# WHAT YOU ARE ASKED TO DO
Update the part below that opens with the line containing "- **JWT Token" and closes with the line containing "## 🌟 Unique Features & Innovation": replace "Validation" with "Verification", leave everything else unchanged, and return only those lines.

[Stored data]
□ □ □ □ □

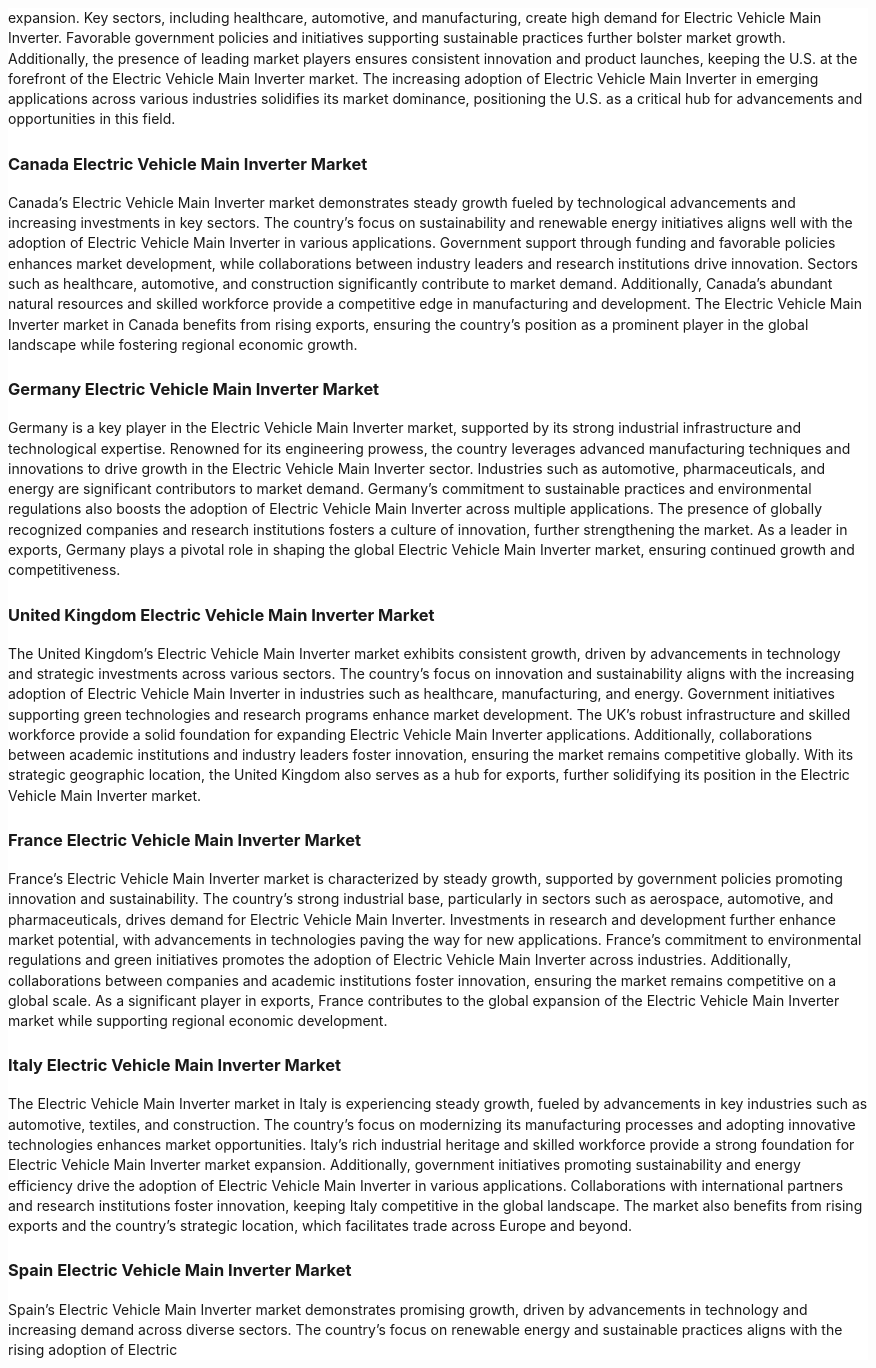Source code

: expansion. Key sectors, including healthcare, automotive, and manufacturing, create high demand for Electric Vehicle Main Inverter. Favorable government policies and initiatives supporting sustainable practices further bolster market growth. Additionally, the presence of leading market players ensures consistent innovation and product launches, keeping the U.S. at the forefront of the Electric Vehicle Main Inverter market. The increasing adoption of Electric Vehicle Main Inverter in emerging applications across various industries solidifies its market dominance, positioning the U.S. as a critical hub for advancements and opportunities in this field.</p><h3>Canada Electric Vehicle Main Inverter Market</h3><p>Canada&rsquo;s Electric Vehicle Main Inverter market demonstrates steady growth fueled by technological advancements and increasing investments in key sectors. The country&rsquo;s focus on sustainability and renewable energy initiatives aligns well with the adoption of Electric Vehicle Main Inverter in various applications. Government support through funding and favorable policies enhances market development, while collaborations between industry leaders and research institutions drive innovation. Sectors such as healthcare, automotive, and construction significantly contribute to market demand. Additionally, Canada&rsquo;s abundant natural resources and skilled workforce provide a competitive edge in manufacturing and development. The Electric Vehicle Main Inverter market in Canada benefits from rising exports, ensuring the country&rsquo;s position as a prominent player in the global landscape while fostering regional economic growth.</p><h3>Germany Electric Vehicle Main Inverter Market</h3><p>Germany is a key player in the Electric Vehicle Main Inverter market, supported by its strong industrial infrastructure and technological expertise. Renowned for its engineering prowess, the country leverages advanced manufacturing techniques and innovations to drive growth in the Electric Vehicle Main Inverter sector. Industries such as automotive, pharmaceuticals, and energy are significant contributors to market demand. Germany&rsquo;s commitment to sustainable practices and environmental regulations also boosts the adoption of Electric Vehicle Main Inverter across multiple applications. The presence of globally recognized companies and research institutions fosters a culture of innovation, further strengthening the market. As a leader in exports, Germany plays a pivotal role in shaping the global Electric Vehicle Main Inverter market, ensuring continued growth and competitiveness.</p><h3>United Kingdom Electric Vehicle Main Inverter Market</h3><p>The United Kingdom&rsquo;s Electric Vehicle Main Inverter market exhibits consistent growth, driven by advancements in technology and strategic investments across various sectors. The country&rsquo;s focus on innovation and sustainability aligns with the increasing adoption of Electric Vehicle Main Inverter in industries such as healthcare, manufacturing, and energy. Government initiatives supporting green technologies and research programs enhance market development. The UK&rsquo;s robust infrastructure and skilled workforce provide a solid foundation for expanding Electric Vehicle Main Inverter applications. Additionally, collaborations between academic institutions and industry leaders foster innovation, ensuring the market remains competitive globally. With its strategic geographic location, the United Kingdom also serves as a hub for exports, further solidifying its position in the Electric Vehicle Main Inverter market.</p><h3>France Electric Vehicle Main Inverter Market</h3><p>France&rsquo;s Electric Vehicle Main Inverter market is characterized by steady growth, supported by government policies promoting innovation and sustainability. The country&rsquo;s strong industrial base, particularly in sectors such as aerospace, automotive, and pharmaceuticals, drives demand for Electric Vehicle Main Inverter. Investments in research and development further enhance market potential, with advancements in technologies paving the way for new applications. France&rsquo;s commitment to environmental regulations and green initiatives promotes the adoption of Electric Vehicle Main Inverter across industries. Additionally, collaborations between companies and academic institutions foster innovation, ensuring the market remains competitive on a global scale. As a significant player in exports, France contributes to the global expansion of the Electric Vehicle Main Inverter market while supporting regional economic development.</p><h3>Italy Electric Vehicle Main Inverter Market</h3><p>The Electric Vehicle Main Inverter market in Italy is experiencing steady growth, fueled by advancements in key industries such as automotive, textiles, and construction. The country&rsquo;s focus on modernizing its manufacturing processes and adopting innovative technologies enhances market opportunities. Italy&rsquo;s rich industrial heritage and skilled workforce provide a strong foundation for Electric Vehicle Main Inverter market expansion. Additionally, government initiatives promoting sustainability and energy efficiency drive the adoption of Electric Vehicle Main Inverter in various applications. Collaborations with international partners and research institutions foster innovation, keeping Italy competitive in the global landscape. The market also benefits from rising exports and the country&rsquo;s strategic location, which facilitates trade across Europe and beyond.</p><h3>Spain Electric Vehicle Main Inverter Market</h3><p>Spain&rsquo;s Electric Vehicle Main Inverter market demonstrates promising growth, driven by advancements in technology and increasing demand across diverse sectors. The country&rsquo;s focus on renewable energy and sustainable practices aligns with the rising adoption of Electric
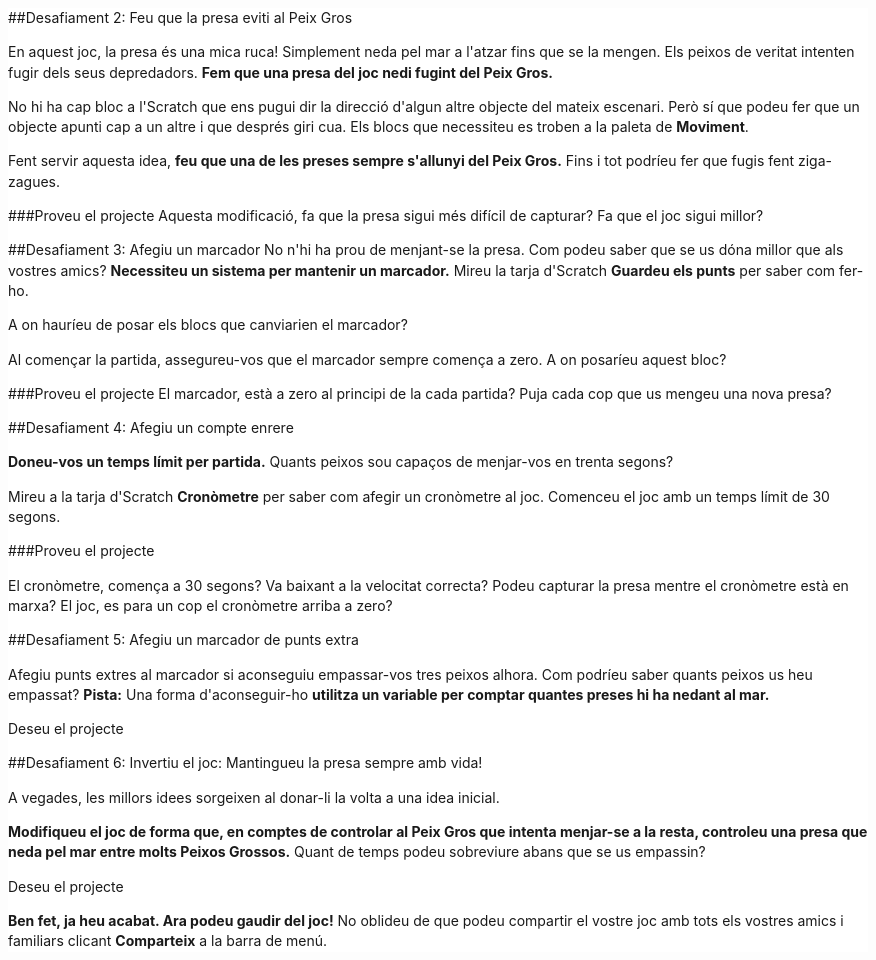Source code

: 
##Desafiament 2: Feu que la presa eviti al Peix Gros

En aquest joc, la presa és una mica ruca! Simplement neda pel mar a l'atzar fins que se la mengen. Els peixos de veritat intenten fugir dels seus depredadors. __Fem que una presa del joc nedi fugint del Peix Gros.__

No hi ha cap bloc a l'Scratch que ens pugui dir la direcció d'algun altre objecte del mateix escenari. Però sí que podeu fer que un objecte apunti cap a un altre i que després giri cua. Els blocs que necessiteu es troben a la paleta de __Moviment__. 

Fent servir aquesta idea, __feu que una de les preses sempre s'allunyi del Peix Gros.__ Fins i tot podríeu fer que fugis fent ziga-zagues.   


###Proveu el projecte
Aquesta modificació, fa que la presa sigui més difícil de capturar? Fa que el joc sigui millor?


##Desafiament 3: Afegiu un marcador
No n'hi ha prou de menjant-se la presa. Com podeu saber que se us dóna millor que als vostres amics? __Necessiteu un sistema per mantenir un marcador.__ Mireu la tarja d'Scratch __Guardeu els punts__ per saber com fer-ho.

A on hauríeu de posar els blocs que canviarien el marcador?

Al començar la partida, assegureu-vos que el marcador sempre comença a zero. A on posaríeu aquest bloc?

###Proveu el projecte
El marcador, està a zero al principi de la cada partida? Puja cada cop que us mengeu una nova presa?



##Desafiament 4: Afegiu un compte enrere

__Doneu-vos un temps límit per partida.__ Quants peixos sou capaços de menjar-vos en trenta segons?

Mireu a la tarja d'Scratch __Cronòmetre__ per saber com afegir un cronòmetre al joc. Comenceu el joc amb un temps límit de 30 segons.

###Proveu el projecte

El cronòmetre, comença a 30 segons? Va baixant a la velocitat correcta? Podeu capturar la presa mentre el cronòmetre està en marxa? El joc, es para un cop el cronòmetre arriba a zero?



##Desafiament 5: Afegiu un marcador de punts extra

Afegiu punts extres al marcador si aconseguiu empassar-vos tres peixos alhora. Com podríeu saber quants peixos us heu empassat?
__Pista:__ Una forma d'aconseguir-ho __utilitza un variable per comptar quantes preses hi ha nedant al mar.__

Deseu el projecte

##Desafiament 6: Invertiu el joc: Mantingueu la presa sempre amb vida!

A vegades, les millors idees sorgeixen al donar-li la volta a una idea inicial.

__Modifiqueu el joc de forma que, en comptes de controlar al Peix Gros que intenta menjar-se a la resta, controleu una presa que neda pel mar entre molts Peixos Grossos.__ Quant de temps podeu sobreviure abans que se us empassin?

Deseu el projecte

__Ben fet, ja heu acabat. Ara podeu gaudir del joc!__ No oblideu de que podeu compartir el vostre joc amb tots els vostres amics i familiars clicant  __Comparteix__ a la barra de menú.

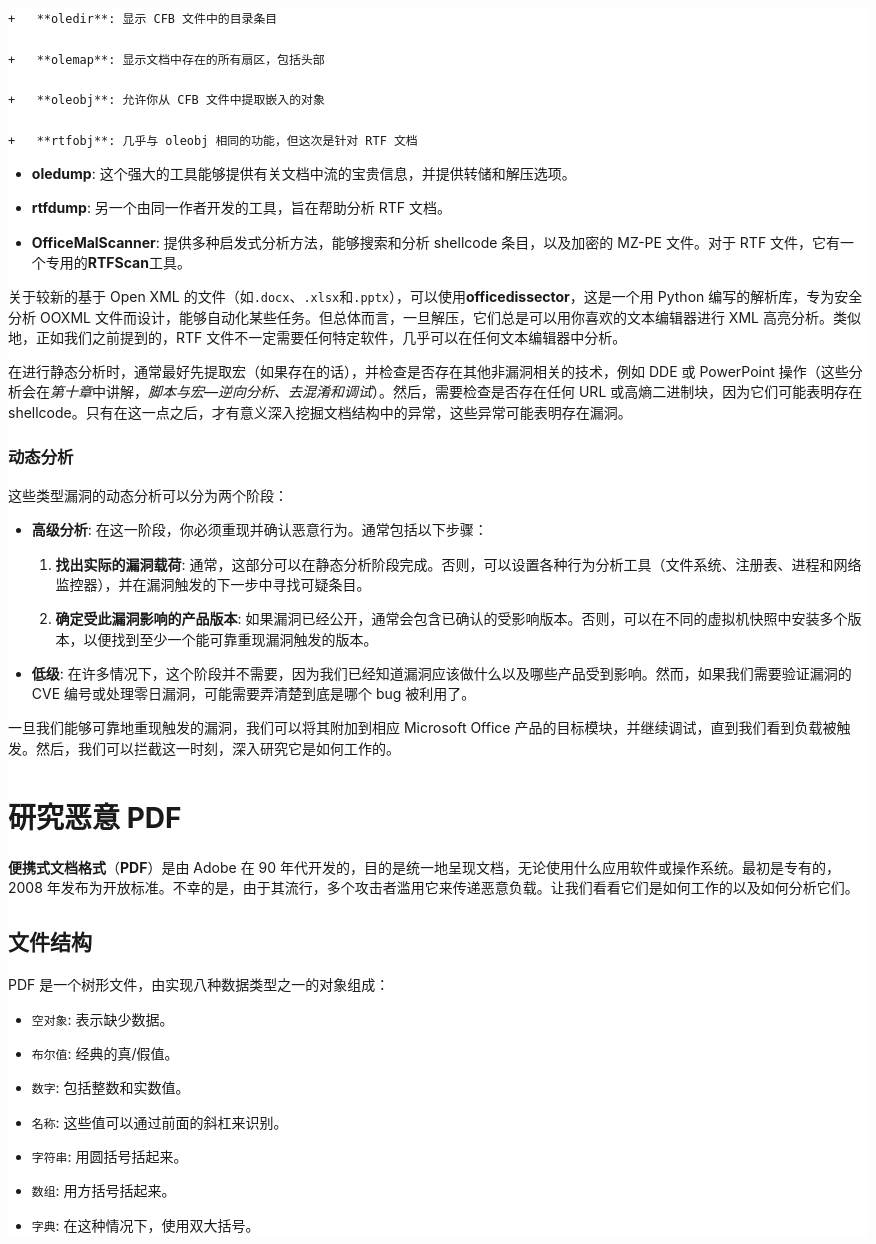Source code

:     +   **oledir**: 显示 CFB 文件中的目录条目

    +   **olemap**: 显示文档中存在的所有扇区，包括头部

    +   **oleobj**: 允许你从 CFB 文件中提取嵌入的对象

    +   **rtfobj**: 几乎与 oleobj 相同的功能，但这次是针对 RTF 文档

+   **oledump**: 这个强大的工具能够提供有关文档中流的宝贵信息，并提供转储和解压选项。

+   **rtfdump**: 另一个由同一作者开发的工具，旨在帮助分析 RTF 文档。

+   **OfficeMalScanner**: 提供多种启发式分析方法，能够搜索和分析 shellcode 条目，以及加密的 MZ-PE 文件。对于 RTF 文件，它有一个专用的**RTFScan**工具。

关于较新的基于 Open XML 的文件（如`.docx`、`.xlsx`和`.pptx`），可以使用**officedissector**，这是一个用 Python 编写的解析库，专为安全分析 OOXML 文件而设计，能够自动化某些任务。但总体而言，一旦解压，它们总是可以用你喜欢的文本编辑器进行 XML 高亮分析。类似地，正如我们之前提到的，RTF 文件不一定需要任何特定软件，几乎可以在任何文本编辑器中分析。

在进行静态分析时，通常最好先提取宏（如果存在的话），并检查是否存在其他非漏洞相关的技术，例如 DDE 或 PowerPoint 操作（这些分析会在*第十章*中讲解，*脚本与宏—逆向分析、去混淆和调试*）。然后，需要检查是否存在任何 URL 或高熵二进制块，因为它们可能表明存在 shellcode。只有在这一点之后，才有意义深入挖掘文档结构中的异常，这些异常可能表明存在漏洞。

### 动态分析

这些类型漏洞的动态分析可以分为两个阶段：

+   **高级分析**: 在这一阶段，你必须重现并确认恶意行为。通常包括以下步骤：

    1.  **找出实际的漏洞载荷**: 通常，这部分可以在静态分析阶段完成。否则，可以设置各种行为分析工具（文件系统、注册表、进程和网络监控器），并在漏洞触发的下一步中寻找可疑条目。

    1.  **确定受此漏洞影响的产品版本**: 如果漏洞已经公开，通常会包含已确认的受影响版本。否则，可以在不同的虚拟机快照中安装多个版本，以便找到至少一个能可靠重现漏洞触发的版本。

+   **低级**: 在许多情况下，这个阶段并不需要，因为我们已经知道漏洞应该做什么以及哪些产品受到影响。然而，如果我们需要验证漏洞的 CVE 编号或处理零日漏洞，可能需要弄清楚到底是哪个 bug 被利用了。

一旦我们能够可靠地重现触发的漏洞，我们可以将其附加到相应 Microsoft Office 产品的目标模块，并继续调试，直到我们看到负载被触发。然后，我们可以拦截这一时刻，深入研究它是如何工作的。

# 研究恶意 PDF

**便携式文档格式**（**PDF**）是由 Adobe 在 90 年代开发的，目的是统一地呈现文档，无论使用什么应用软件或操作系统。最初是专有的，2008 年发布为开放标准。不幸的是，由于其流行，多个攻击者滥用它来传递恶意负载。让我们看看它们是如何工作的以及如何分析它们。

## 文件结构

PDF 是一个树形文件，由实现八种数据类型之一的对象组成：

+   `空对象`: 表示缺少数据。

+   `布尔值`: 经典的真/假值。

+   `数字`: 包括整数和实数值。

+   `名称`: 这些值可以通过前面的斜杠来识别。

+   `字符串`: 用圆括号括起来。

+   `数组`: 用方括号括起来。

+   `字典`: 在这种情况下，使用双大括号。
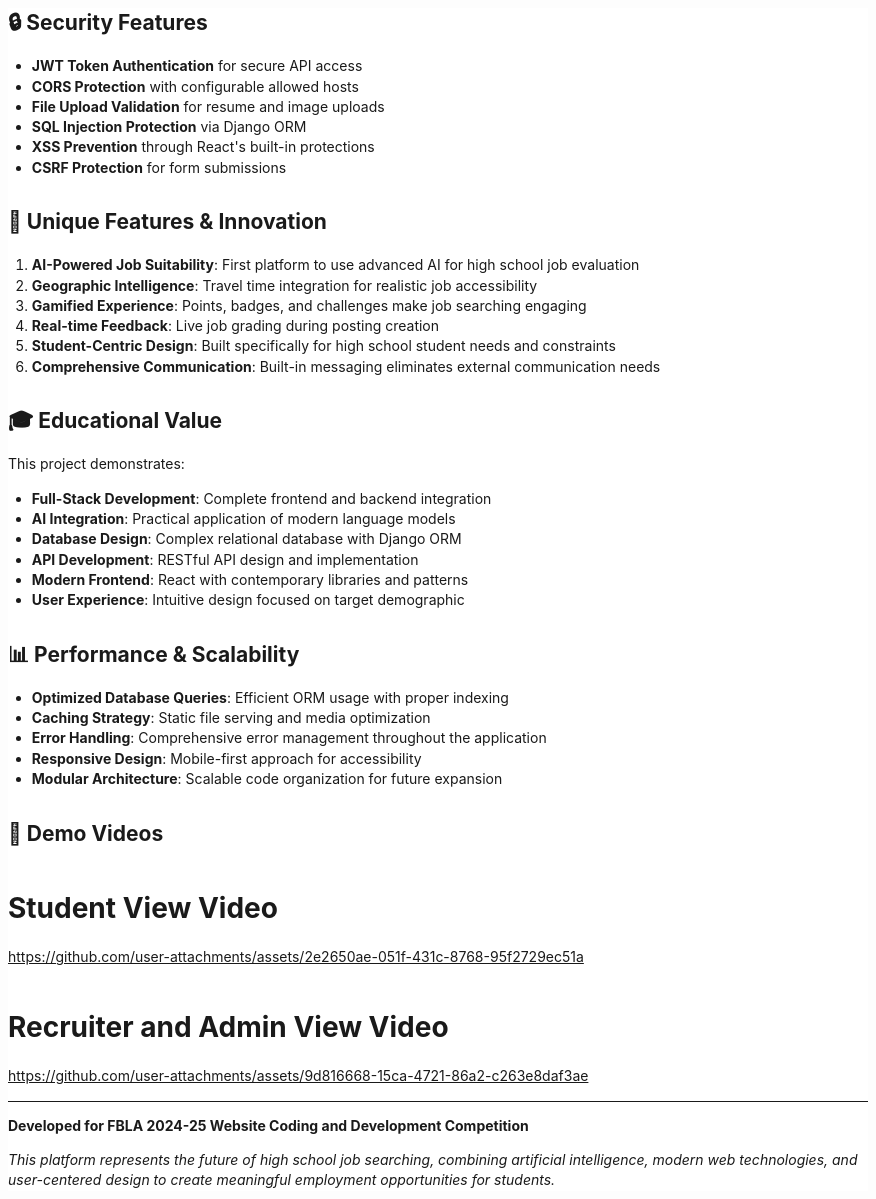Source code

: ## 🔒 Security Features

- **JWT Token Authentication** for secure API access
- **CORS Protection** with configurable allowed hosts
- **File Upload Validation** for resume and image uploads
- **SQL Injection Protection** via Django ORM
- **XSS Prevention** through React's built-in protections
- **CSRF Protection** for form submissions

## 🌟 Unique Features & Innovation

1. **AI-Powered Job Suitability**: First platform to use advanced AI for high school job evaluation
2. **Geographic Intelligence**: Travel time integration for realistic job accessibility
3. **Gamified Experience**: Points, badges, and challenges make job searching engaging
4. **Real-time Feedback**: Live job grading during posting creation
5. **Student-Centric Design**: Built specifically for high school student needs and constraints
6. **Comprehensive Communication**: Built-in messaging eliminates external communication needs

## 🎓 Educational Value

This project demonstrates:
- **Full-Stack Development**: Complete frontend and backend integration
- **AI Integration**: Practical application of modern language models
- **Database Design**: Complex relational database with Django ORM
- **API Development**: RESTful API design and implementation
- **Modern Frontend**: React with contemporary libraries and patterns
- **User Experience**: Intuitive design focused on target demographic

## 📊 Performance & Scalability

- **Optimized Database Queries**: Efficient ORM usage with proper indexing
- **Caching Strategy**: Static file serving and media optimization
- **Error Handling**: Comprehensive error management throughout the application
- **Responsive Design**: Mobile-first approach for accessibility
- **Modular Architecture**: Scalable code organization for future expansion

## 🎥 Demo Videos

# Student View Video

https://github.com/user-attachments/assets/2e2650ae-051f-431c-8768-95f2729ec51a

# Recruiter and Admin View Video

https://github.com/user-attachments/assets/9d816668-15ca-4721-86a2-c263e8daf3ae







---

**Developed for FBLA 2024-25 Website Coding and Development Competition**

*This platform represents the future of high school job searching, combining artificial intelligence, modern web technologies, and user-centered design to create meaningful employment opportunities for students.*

□ □ □ □ □

# SOLUTION FOR THIS EXERCISE
- **JWT Token Authentication** for secure API access
- **CORS Protection** with configurable allowed hosts
- **File Upload Verification** for resume and image uploads
- **SQL Injection Protection** via Django ORM
- **XSS Prevention** through React's built-in protections
- **CSRF Protection** for form submissions

## 🌟 Unique Features & Innovation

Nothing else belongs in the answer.